● Collected data
# # # #

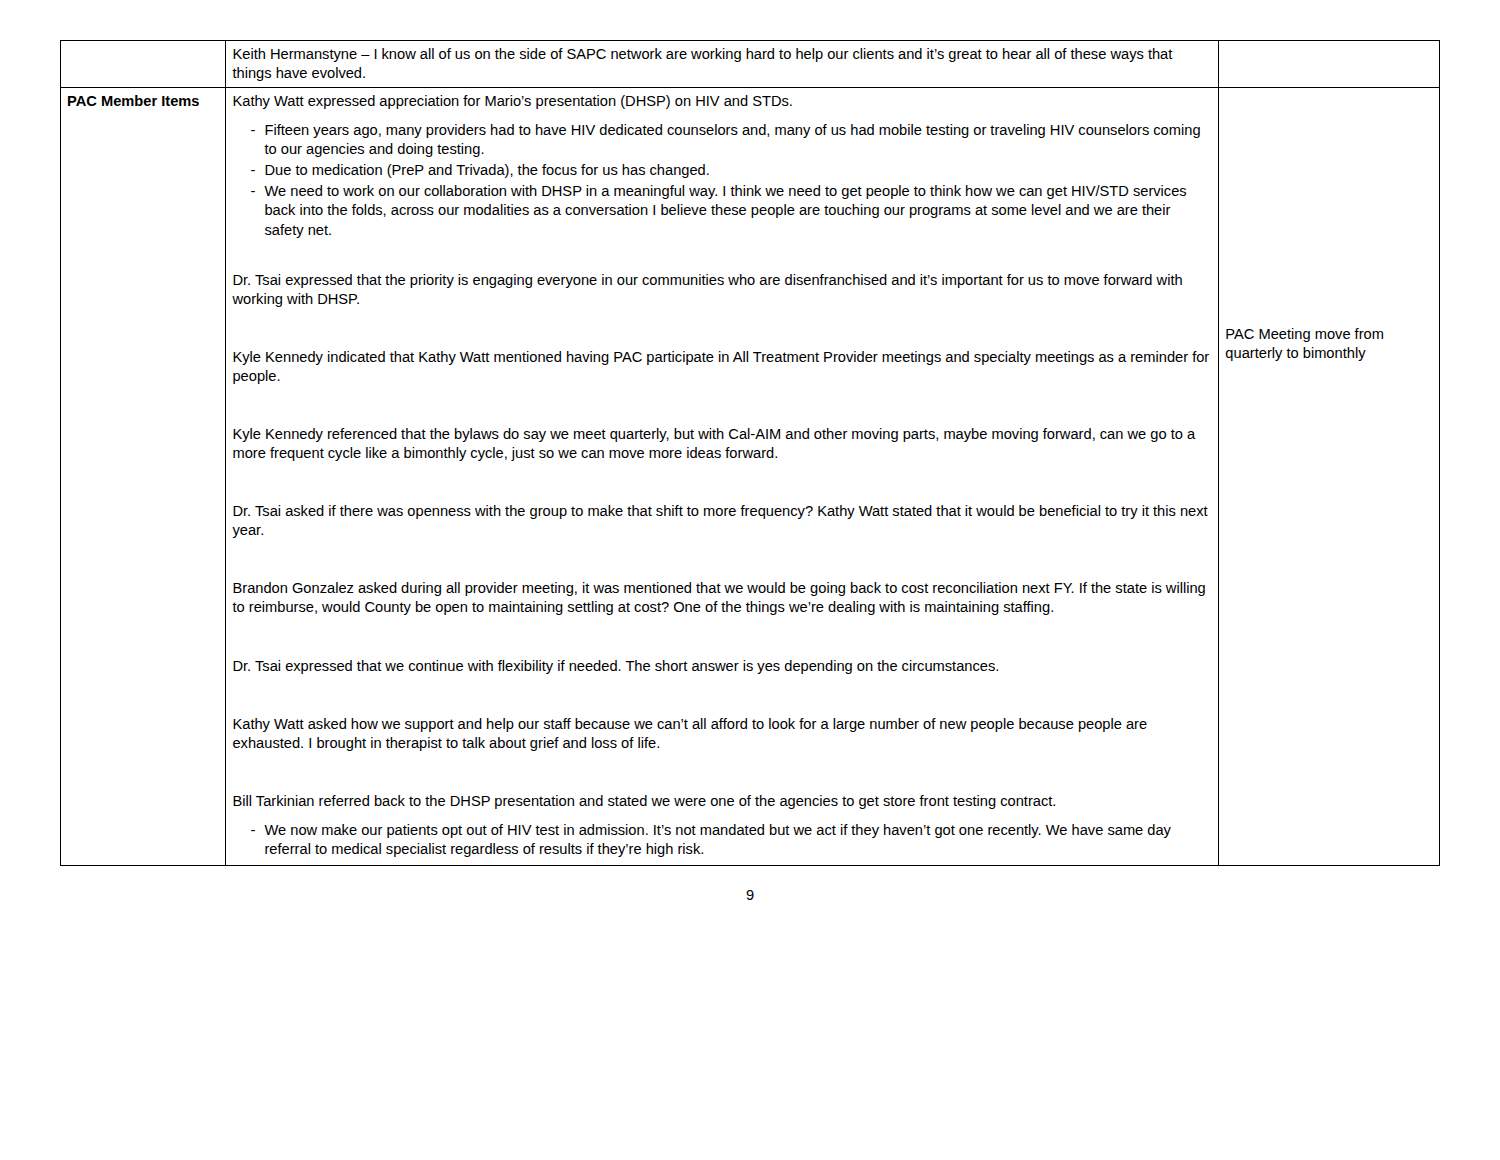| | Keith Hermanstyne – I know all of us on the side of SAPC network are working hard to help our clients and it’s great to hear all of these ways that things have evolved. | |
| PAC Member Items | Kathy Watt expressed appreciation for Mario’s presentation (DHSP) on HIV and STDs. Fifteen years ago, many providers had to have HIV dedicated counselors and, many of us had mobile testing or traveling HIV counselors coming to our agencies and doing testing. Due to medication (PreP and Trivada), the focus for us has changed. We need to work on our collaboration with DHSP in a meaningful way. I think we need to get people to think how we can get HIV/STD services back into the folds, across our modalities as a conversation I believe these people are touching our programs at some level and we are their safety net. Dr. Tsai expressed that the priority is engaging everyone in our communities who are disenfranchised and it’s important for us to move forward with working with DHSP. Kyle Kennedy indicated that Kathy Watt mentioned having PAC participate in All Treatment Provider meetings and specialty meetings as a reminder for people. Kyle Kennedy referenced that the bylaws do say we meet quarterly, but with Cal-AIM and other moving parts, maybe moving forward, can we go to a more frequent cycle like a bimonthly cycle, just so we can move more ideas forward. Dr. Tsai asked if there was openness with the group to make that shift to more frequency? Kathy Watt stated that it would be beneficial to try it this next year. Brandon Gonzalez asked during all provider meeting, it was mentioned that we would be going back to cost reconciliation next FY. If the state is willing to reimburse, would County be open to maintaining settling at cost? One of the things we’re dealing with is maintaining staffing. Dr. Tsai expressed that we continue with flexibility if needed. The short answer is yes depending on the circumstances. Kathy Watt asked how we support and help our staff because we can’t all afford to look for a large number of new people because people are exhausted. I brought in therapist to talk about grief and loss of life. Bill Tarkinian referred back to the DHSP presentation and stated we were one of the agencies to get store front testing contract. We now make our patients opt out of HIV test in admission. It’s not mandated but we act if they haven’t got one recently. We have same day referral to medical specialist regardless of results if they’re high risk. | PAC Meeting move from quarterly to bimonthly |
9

# # # #

● What to produce
Except for the pictures, the whole listing above should be transcribed exactly.

● Solution
| | Keith Hermanstyne – I know all of us on the side of SAPC network are working hard to help our clients and it’s great to hear all of these ways that things have evolved. | |
| PAC Member Items | Kathy Watt expressed appreciation for Mario’s presentation (DHSP) on HIV and STDs. Fifteen years ago, many providers had to have HIV dedicated counselors and, many of us had mobile testing or traveling HIV counselors coming to our agencies and doing testing. Due to medication (PreP and Trivada), the focus for us has changed. We need to work on our collaboration with DHSP in a meaningful way. I think we need to get people to think how we can get HIV/STD services back into the folds, across our modalities as a conversation I believe these people are touching our programs at some level and we are their safety net. Dr. Tsai expressed that the priority is engaging everyone in our communities who are disenfranchised and it’s important for us to move forward with working with DHSP. Kyle Kennedy indicated that Kathy Watt mentioned having PAC participate in All Treatment Provider meetings and specialty meetings as a reminder for people. Kyle Kennedy referenced that the bylaws do say we meet quarterly, but with Cal-AIM and other moving parts, maybe moving forward, can we go to a more frequent cycle like a bimonthly cycle, just so we can move more ideas forward. Dr. Tsai asked if there was openness with the group to make that shift to more frequency? Kathy Watt stated that it would be beneficial to try it this next year. Brandon Gonzalez asked during all provider meeting, it was mentioned that we would be going back to cost reconciliation next FY. If the state is willing to reimburse, would County be open to maintaining settling at cost? One of the things we’re dealing with is maintaining staffing. Dr. Tsai expressed that we continue with flexibility if needed. The short answer is yes depending on the circumstances. Kathy Watt asked how we support and help our staff because we can’t all afford to look for a large number of new people because people are exhausted. I brought in therapist to talk about grief and loss of life. Bill Tarkinian referred back to the DHSP presentation and stated we were one of the agencies to get store front testing contract. We now make our patients opt out of HIV test in admission. It’s not mandated but we act if they haven’t got one recently. We have same day referral to medical specialist regardless of results if they’re high risk. | PAC Meeting move from quarterly to bimonthly |
9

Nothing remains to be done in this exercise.